▶ [Exercise instructions]
1. Answer these questions about the text on the architect Édouard Achille Ballière, each on its own line and marked as the questions are.
(a) What was the name of the ship Ballière boarded in January 1873?
(b) Of which city did he become the architect after being pardoned?
(c) Where did he run as a Boulangiste candidate in September 1889?
2. Rewrite the part of the text on Ballière that begins at the words "He arrived in Australia" and stops after "the second round.", putting "designer" in place of "architect" each time it occurs.

▶ [Extract to read]
::::::::::

Édouard Achille Ballière (17 October 1840 – 4 November 1905) was a French architect.

Ballière attended the National School of Fine Arts with his sights set on a career in architecture. He participated in the construction of the Dôme des Invalides. In addition to being a Freemason, he was a republican who fought in the Franco-Prussian War, as part of the 173e bataillon. During the Paris Commune, he supported the Freemason attempt at mediation. However, he was arrested in his home on 18 June 1871, and was sentenced on 7 November 1871 to simple deportation. He was incarcerated at Satory camp at Fort d'Issy, before arriving at Fort Boyard and finally at Saint-Martin-de-Ré.

He boarded the Orne in January 1873 for the Isle of Pines, an island in New Caledonia to which simple deportees had been assigned. Ballière was authorised to go to Nouméa on 19 October 1874, where he found a vacancy for a bookkeeper at a lumber company. He also working on a theater project for Nouméa. On 20 March 1874 he escaped from Nouméa with other deportees, François Jourde and Charles Bastien, as well as some from fortified compounds, Henri Rochefort, Olivier Pain and Paschal Grousset.

He arrived in Australia and left his companions, preferring to wait for the Sydney Intercolonial Exhibition where his theater project for Nouméa was to be presented. He then went to Melbourne, from where he expected to travel to England. He arrived in England on 30 July.

After being pardoned, he was able to return to France and resume his work as an architect, which led him, among other things, to become the architect of the city of Thiers.

In the parliamentary elections of September 1889, he ran as a Boulangiste candidate in Draguignan, against the radical Clemenceau and another radical, a lawyer, Louis Martin. The latter withdrew after coming in second behind Clemenceau. Ballière, gracious in defeat, withdrew and did not appear in the second round.

::::::::::

▶ [Records provided]
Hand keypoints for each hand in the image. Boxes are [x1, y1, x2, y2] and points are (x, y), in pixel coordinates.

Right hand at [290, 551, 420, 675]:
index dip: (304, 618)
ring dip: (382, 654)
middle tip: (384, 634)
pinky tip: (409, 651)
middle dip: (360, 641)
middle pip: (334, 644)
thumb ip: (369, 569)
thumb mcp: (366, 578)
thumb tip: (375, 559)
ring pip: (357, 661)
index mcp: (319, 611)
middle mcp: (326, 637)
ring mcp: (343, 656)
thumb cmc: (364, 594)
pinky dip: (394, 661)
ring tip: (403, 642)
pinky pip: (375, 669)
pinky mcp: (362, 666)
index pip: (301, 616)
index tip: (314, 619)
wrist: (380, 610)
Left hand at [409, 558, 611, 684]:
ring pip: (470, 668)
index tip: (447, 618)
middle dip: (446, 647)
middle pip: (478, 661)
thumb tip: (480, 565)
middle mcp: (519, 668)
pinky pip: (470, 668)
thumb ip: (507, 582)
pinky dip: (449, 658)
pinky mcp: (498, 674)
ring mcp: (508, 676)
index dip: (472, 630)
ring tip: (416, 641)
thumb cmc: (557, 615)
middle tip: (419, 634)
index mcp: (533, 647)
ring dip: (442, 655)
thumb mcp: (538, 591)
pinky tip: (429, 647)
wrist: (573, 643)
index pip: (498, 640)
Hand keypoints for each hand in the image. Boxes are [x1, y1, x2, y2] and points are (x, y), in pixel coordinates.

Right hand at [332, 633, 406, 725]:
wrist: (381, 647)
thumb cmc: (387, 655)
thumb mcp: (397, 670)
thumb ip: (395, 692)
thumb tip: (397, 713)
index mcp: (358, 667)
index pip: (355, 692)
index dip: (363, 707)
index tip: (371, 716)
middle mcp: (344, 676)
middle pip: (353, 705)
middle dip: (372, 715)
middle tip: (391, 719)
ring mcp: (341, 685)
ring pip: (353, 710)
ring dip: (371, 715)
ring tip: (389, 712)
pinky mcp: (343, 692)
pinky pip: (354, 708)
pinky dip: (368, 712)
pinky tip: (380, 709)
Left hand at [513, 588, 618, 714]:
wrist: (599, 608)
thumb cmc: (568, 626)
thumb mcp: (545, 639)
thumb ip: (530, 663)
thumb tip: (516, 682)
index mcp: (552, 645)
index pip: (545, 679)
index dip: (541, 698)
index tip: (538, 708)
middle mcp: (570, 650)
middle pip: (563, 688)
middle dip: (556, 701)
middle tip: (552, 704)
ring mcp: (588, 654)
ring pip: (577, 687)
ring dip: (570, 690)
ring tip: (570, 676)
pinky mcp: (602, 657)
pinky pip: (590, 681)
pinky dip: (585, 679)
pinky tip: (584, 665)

::::::::::

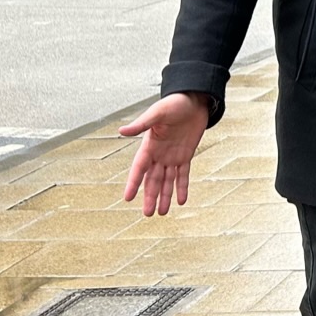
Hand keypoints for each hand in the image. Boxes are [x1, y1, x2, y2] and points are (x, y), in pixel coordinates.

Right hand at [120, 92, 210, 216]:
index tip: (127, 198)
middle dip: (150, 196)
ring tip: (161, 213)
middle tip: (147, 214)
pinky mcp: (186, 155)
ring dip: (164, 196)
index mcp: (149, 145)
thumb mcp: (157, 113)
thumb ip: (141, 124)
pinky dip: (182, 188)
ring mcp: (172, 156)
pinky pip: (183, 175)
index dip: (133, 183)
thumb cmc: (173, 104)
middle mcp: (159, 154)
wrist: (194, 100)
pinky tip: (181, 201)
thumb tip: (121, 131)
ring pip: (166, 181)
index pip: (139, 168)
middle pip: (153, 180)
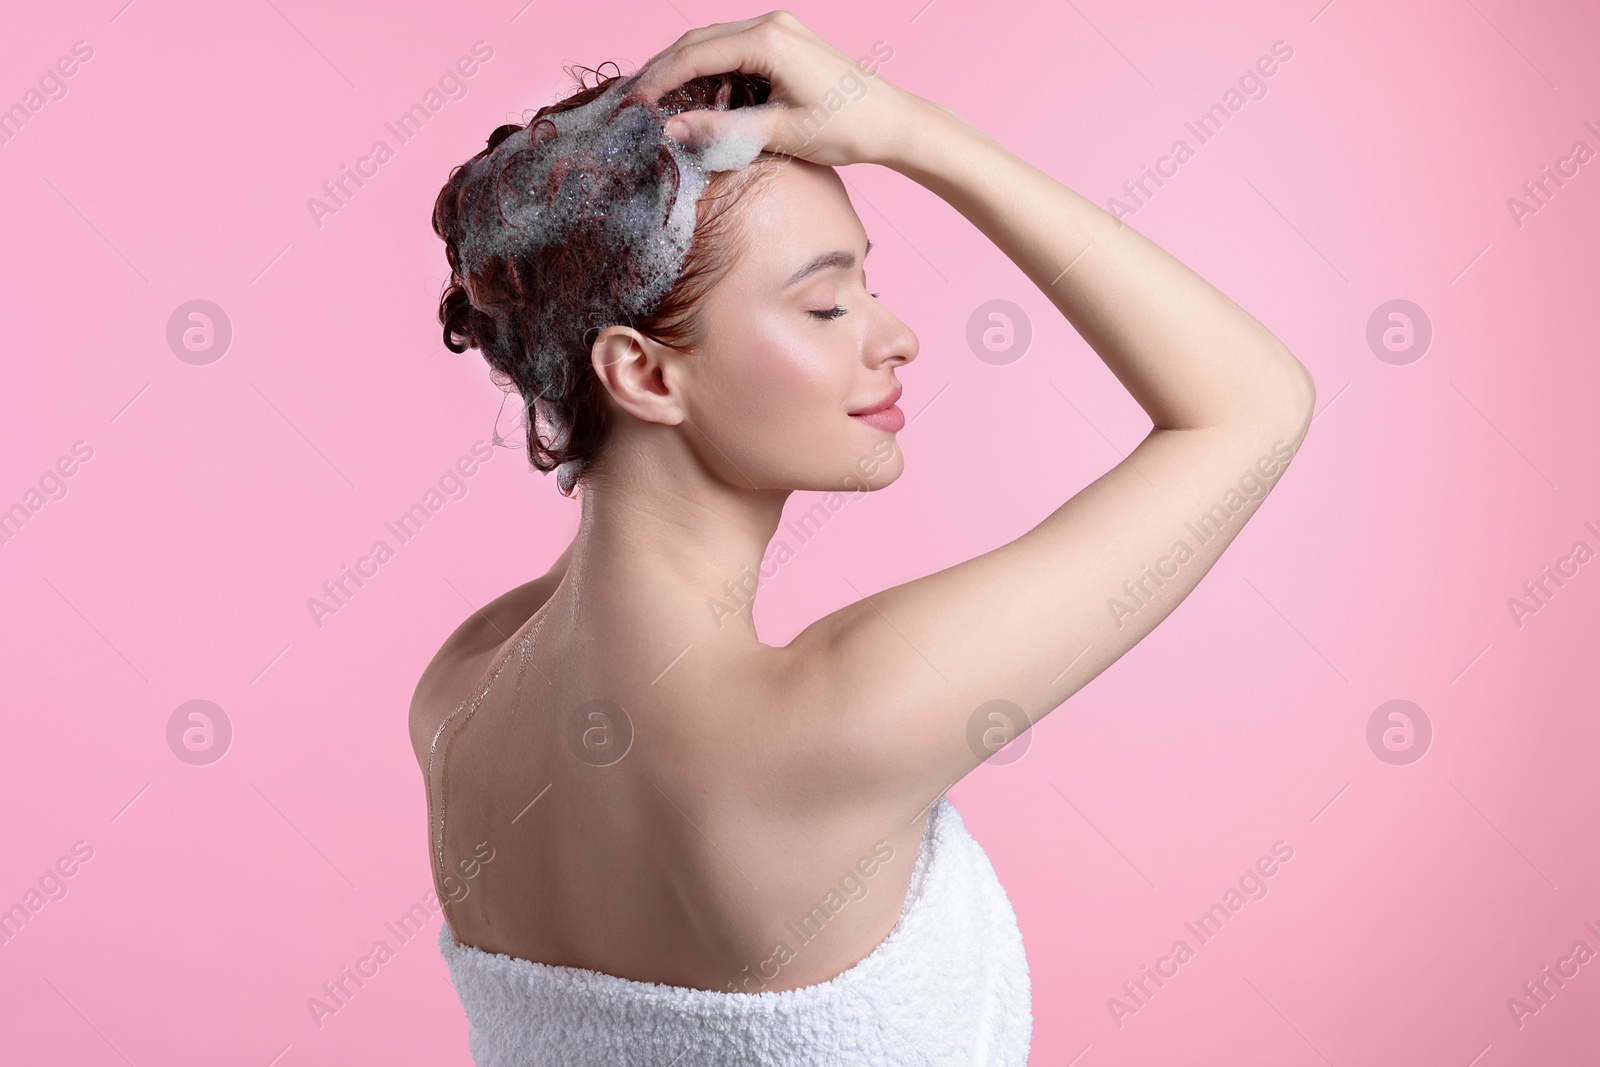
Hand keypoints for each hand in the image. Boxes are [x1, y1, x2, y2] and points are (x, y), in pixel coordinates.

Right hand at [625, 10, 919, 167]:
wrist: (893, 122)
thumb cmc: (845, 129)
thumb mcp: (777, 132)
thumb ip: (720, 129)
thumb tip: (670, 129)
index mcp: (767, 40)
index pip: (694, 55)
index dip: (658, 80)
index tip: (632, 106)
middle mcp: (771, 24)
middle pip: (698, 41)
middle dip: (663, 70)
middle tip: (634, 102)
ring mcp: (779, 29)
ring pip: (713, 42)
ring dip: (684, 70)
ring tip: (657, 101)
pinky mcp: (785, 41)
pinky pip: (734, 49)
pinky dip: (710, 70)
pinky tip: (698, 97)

::::::::::

▶ [Solutions per task]
1.
(a) The Orne
(b) Thiers
(c) Draguignan

2.
He arrived in Australia and left his companions, preferring to wait for the Sydney Intercolonial Exhibition where his theater project for Nouméa was to be presented. He then went to Melbourne, from where he expected to travel to England. He arrived in England on 30 July.

After being pardoned, he was able to return to France and resume his work as an designer, which led him, among other things, to become the designer of the city of Thiers.

In the parliamentary elections of September 1889, he ran as a Boulangiste candidate in Draguignan, against the radical Clemenceau and another radical, a lawyer, Louis Martin. The latter withdrew after coming in second behind Clemenceau. Ballière, gracious in defeat, withdrew and did not appear in the second round.